Trabajo solicitado
Reproduce sin cambios el fragmento del texto sobre la relación entre Colombia y Venezuela que comienza con "En 2015, el" y sigue hasta "cortinas de humo.".

Texto del documento
De otro lado, una de las mayores amenazas a la relación bilateral proviene de la reaparición del diferendo limítrofe. Tardamos más de cien años en fijar la frontera terrestre entre la Pequeña Venecia y el otrora Nuevo Reino de Granada, y desde 1830 nos ha resultado imposible fijar un límite a las zonas marinas y submarinas. El peor momento de la relación bilateral fue precisamente desatado por la crisis de la corbeta Caldas.
Los militares, que están tan desprestigiados en Venezuela por su activa participación en la crisis, se encuentran revisando la frontera terrestre y fluvial, quizá tratando de hacer una nueva lectura de lo que se acordó en 1941, buscando recuperarle al Estado venezolano “algo del territorio del cual fue despojado”.
Los colombianos no tenemos conciencia del sentimiento de despojo que albergan civiles y militares venezolanos respecto al diferendo limítrofe. Pero a todos los venezolanos se les enseña en el colegio que un canciller colombiano, don Joaquín Acosta, con su acucioso trabajo dotó al Estado colombiano de los documentos y herramientas legales que le permitieron recuperar parte importante de la península de La Guajira y los Llanos Orientales.
En 2015, el gobierno venezolano, en cabeza de un hijo de colombiana, Nicolás Maduro, dio muestras de actuar de mala fe con el decreto 1787, con el cual pretendía fijar de forma unilateral la frontera en las áreas marinas y submarinas a partir de unas coordenadas que afectaban los intereses colombianos.
El episodio tomó importancia mediática, llevando al gobierno venezolano a recular en dicho decreto, pero es un antecedente importante con un gobierno asfixiado por su calculada torpeza.
Una guerra entre Colombia y Venezuela se puede descartar por los profundos lazos de hermandad que unen a los dos países, pero sobre todo a sus pueblos. No obstante, se pueden instrumentalizar episodios de tensión por parte de las fuerzas de seguridad venezolanas ante su propio desprestigio o la actuación errática de un gobierno con necesidad de cortinas de humo.
Si bien es necesario adelantar estudios respecto de los cambios geográficos ocurridos en la frontera durante los últimos ochenta años, a la luz de las nuevas herramientas e instrumentos que se podrían usar para determinar las variaciones propias de los ríos, sus caudales y la geografía en sí misma. Es imperativo realizarlo de forma conjunta y preferiblemente por civiles, en el marco de un espíritu de cooperación que evite algunos de los episodios que se han venido presentando por incursiones militares venezolanas en la zona de frontera.
En suma, se requiere de una relación bilateral que demanda una política migratoria y exterior solidaria, firme y clara del próximo presidente de los colombianos, en compaginación con los retos internos producto de los problemas y desafíos propios del posconflicto en Colombia. Es necesario ir mas allá de las acaloradas declaraciones o del “turismo socio-marginal”.
* Investigador del Observatorio de Venezuela de la U. del Rosario.

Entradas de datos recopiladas
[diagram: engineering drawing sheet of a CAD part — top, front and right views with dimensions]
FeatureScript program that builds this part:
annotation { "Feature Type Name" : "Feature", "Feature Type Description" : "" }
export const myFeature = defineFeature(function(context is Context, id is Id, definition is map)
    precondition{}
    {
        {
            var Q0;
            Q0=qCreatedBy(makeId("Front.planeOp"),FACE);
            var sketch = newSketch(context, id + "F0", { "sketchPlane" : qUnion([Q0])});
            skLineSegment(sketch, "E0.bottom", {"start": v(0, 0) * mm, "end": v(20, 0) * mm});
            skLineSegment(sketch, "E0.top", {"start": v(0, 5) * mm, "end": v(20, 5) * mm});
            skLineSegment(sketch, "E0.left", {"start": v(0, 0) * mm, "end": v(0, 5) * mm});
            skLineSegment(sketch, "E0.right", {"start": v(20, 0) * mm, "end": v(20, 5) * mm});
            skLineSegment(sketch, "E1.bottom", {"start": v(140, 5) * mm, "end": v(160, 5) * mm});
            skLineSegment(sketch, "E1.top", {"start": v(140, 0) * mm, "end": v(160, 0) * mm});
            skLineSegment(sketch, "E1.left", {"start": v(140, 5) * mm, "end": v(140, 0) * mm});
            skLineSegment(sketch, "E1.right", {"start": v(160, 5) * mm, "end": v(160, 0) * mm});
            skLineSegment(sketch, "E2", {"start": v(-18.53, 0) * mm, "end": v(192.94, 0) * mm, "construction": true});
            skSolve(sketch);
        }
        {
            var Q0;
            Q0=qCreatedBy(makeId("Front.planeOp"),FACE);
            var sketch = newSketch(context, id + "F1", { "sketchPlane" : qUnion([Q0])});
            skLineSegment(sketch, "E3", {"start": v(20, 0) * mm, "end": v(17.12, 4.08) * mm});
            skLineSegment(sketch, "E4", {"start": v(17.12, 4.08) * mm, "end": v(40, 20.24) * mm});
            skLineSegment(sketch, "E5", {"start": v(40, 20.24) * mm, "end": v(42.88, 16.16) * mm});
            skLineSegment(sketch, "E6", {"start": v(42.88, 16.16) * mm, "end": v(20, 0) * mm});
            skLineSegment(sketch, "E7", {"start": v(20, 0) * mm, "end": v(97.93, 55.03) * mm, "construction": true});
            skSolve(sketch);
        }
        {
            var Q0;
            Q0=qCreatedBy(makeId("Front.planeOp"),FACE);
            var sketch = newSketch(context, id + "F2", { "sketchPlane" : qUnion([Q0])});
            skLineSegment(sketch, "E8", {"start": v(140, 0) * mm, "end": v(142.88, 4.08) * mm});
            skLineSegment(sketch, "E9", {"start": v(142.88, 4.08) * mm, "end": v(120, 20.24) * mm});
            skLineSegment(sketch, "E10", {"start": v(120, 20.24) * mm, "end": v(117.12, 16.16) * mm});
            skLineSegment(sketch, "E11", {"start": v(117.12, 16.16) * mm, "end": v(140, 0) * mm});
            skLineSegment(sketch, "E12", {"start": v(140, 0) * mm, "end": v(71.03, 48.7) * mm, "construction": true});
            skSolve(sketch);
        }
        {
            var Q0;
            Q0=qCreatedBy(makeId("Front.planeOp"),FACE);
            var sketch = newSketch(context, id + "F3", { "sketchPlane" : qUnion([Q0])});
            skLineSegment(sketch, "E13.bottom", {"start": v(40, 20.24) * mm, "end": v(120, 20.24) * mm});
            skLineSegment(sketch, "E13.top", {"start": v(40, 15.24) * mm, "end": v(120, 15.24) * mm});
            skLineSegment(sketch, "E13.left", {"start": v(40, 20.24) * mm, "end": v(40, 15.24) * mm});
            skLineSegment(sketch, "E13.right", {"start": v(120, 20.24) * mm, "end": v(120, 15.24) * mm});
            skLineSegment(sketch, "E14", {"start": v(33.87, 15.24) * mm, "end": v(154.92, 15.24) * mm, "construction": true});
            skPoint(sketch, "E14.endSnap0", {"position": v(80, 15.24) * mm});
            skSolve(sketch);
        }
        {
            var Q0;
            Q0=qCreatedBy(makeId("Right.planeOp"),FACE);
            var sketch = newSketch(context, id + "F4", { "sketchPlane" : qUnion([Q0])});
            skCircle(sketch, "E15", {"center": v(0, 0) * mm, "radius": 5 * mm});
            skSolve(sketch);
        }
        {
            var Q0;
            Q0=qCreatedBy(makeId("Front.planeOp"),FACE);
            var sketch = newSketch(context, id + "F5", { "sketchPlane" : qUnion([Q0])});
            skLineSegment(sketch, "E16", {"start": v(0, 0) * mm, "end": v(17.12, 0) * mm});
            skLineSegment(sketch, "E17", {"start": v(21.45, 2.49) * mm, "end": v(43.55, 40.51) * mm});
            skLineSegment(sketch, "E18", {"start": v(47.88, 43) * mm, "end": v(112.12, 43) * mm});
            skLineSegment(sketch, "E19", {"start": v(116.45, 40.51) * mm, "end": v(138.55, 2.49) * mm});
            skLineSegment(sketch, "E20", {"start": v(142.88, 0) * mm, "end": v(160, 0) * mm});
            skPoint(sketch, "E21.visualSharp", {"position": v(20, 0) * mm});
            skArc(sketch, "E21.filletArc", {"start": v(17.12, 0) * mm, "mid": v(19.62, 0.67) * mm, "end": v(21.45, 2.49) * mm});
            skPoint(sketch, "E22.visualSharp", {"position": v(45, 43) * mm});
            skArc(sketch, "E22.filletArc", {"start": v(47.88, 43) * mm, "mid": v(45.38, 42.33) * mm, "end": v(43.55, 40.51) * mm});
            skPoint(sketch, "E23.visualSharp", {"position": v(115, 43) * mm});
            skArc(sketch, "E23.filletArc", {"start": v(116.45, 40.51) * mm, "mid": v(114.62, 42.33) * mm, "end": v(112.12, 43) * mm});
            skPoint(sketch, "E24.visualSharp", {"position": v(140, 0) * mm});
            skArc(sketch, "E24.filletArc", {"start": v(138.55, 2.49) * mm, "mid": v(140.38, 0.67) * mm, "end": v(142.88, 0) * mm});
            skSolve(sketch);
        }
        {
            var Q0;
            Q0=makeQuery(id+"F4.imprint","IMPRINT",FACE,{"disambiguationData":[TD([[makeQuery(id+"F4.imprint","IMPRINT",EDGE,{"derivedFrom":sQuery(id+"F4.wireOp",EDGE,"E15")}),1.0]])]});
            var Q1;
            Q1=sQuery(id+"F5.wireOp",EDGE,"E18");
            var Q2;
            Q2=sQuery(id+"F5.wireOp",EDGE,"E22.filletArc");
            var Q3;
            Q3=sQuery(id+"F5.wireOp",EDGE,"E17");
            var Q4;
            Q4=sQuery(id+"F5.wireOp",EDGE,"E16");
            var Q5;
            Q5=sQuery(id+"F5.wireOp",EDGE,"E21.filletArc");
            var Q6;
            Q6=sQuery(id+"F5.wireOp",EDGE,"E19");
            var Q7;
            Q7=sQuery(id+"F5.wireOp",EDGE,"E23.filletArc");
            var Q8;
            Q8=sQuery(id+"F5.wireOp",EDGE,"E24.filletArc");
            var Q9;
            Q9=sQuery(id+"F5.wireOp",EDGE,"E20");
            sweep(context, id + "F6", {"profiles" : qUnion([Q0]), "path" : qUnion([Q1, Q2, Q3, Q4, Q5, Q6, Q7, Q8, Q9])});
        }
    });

Respuesta esperada
En 2015, el gobierno venezolano, en cabeza de un hijo de colombiana, Nicolás Maduro, dio muestras de actuar de mala fe con el decreto 1787, con el cual pretendía fijar de forma unilateral la frontera en las áreas marinas y submarinas a partir de unas coordenadas que afectaban los intereses colombianos.
El episodio tomó importancia mediática, llevando al gobierno venezolano a recular en dicho decreto, pero es un antecedente importante con un gobierno asfixiado por su calculada torpeza.
Una guerra entre Colombia y Venezuela se puede descartar por los profundos lazos de hermandad que unen a los dos países, pero sobre todo a sus pueblos. No obstante, se pueden instrumentalizar episodios de tensión por parte de las fuerzas de seguridad venezolanas ante su propio desprestigio o la actuación errática de un gobierno con necesidad de cortinas de humo.